Which can be bad when you want your audience to understand you without significant effort. Reading a novel, a reader may be willing, or excited even, to expend effort to get all the nuances and context. But if you’re writing to communicate an idea, you have to match the expectations of your audience, and your audience may have a fixed effort budget to spend on your writing. Most people know this deal, which is why I think using big words is looked down on as self-absorbed or conceited.

I think similarly about code one-liners: they are super hard for another programmer to read, and not everyone has time for that. So they tend to come off as a kind of elitist bragging if not done carefully.

2 comments

> The Spaniard, known to change his moods on a whim, himself declared: “After Altimara, all is decadence.”
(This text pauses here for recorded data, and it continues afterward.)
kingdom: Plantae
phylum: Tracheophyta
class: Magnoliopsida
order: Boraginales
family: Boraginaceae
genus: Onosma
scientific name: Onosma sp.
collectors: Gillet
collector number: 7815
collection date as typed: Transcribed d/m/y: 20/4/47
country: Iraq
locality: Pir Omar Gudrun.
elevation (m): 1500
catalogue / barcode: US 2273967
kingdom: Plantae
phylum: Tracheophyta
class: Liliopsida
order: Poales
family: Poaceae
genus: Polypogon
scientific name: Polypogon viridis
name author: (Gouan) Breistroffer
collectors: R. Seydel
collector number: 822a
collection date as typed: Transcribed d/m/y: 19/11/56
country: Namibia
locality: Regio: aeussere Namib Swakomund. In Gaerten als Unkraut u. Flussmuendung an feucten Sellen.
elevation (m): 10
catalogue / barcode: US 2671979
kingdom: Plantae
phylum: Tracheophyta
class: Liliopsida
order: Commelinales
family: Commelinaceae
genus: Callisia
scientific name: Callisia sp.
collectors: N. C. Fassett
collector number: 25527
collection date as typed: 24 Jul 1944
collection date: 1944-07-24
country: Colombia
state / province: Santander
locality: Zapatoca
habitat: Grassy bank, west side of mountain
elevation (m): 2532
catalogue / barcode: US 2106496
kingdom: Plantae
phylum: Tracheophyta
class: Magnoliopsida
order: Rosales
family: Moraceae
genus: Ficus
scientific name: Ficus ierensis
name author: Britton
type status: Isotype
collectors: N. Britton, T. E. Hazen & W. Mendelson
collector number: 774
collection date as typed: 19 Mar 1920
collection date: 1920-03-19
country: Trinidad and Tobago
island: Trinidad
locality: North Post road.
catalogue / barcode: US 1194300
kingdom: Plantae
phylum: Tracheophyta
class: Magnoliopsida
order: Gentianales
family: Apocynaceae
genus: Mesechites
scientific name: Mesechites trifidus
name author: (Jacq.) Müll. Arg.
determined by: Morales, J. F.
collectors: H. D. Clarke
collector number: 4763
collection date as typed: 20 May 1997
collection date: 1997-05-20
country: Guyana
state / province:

That's even worse. It does nothing to fix the "nobody talks like this" problem if you care about that, and it's as awkward as replacing, I dunno, "He picked up a vermilion coat" with "He picked up a coat the red-orange of mercury sulfide pigment."

If you were writing a technical document, then you'd chop out the whole epithet and just say "Picasso." But that sentence clearly isn't from a technical document, but from a piece where a poetic turn of phrase is more appropriate.

If you're writing for an audience familiar with the word mercurial then saying mercurial conveys exactly what the author meant.

If you're writing for an audience unfamiliar with mercurial then what you said is appropriate.

As is with a one liner, you wouldn't put that into a tutorial but you might include it without description in a CppCon talk.